Business Schools teach leaders a climate change lesson

By Kate Birch
Eight leading European business schools have joined forces to tackle the climate crisis and support business leaders of the future

Business Schools for Climate Leadership (BS4CL) is a new alliance of academic thought leaders collaborating to help business leaders address the climate crisis.

BS4CL comprises founding members Oxford Saïd Business School, Cambridge Judge Business School, HEC Paris, IE Business School, IESE Business School, INSEAD, International Institute for Management Development, and London Business School. 

These schools recognise that they produce thousands of future business leaders each year and can play an active role in driving businesses to tackle climate change and reach goals set out in the Paris Agreement and at COP26 in Glasgow.

They will work together on research to identify and shape best practices and work to accelerate the business community’s response to climate change – raising awareness of the urgency required to avert a global environmental crisis.

The schools have produced a BS4CL climate leadership toolkit, released at COP26, as well as a series of webinars, all available free at BS4CL.org

Business schools focus on key climate issues

The eight schools will initially focus on eight key topics:

  • Climate Change and Inequality (INSEAD)
  • Decarbonising Business (HEC Paris)
  • Global Strategy in a World Transformed: business strategy and geopolitics (IESE Business School)
  • Technology and Innovation as a Climate Change Solution (IE Business School)
  • Business Transformation and Climate Change (The International Institute for Management Development)
  • Risk management and the green energy transition (Oxford Saïd)
  • Climate change and nature, what business needs to know (Cambridge Judge)
  • Climate Standards and Enterprise Value (London Business School)

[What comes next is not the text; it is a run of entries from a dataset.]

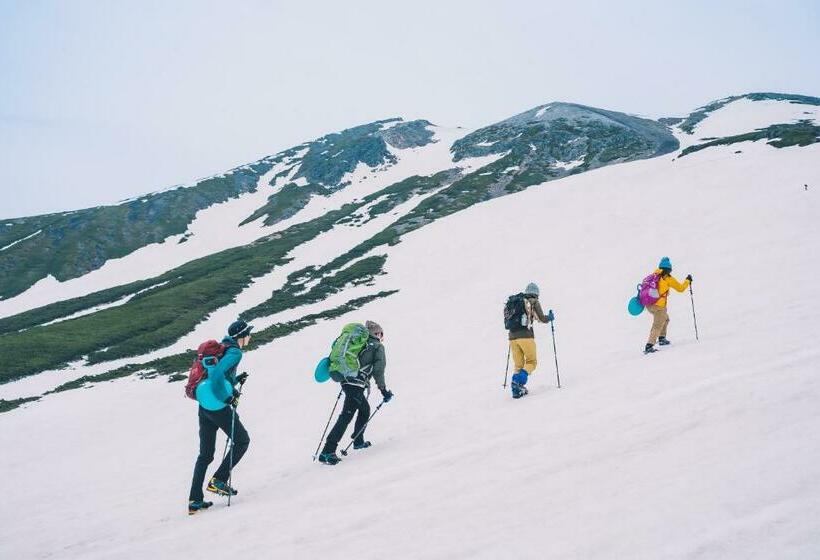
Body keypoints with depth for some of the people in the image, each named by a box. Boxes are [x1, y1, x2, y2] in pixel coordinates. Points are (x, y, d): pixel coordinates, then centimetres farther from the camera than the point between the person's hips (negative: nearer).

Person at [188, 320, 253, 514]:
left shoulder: (221, 348, 18)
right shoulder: (235, 352, -10)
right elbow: (217, 374, -27)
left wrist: (237, 380, 18)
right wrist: (228, 397, -21)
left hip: (204, 406, 9)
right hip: (218, 407, -9)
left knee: (205, 454, 13)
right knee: (242, 441, 11)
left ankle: (195, 500, 10)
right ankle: (218, 480, 5)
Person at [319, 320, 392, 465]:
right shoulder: (378, 346, 4)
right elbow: (378, 370, -5)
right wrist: (383, 390, 2)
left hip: (346, 381, 8)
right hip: (357, 384, -8)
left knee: (365, 409, 27)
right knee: (346, 416, -11)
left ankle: (358, 441, 34)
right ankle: (327, 452, -18)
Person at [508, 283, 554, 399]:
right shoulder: (534, 302, 5)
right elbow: (542, 319, 4)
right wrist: (550, 317, 25)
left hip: (513, 336, 5)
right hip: (526, 336, -5)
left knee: (518, 365, 13)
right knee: (531, 362, 8)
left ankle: (516, 389, 0)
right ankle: (519, 382, -15)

“The crises presented by the global pandemic have highlighted the important role academic institutions must play in providing leadership in times of emergency. Now, as we face one of the greatest challenges of our time--global warming, there has never been a more critical moment for collaboration between our institutions,” the schools said in a joint statement.

“We recognise the need to initiate the search for answers, which will galvanise and promote meaningful action. We mean to build the foundations with which businesses can lead global action to collaborate across sectors to limit climate change and to promote meaningful and visible progress.”